COCO has been on a roller coaster for the past two months. After hitting a 52-week low of $4.23 in late August, COCO climbed to $7.19 the first week of October. Now it’s come full circle and is back down to $4.51.
This is the result of regulatory uncertainty, management decisions, and speculation. Two months ago, worries about the Department of Education’s new rules restricting student loans to COCO (and all for-profit school) students was the only thing dictating stock prices. Then on September 25th, the stock was thrown a bone. The Dept. of Education announced that their ruling on for-profit colleges would be delayed, as reported by Bloomberg. This would prove to be the news that drove COCO to its recent highs.

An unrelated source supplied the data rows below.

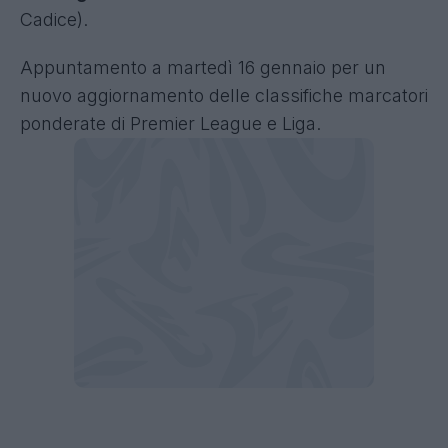
Cadice).
Appuntamento a martedì 16 gennaio per un
nuovo aggiornamento delle classifiche marcatori
ponderate di Premier League e Liga.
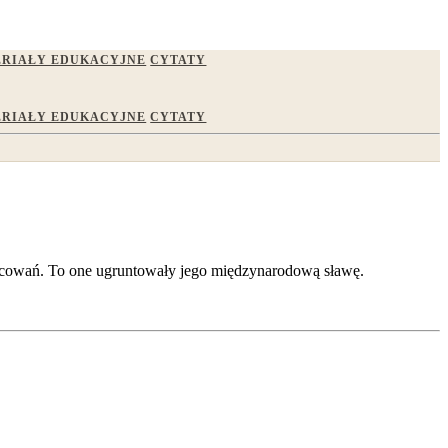
RIAŁY EDUKACYJNE
CYTATY
RIAŁY EDUKACYJNE
CYTATY
racowań. To one ugruntowały jego międzynarodową sławę.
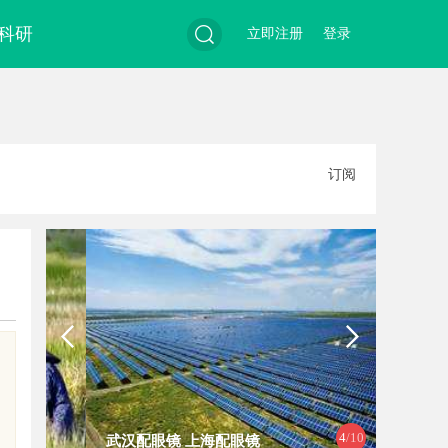
科研
立即注册
登录
搜
订阅
索
4
/10
武汉配眼镜 上海配眼镜
安徽刑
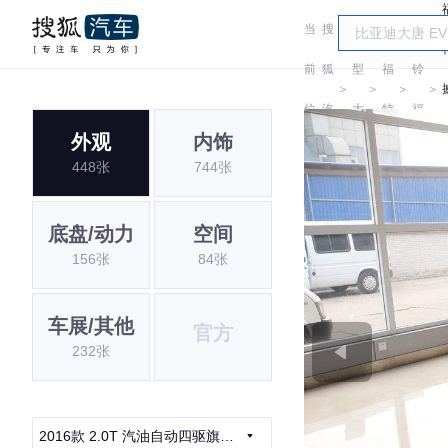
当
搜
车
江
前
狐
型
福
铃
＞
＞
＞
＞
位
汽
大
特
福
外观
内饰
置:
车
全
特
448张
744张
底盘/动力
空间
156张
84张
车展/其他
官方
232张
2016款 2.0T 汽油自动四驱旗舰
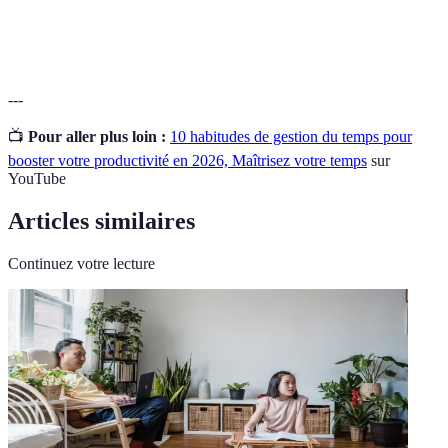
Technique
Méthode de gestion du temps consistant à
Pomodoro
travailler de manière intensive par intervalles.
---
📺
Pour aller plus loin :
10 habitudes de gestion du temps pour
booster votre productivité en 2026, Maîtrisez votre temps
sur
YouTube
Articles similaires
Continuez votre lecture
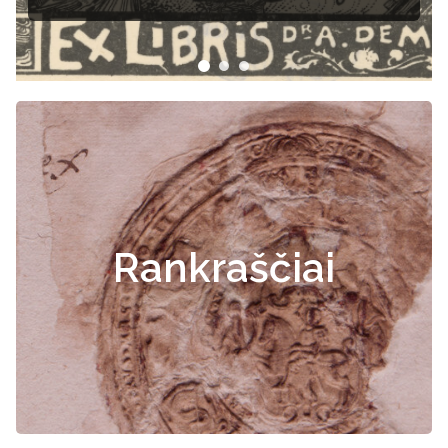
Rankraščiai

More recently, COCO has been pummeled by unexpected bad news. First, the COO jumped ship on October 12th (AP). The next day, Apollo Group rattled the industry by withdrawing guidance and warning of declining enrollment as they prepare for the Dept. of Education’s stricter regulations (Bloomberg). The final straw came yesterday as COCO itself announced tuition hikes and dropping enrollment (Reuters)
Too bad I had them picked as a diamond in the rough and bought options. Now things are ugly and looking worse. While COCO was a cash cow, those days may be over, as the whole industry is dependent on 80-90% of revenues for Dept. of Education regulated student loans. Who knows what the industry will be worth in the
future.Ouch. Should have sold them in October. And the moral of the story is: When the market throws you a bone (as it did with the Dept. of Ed. ruling delay), Take It!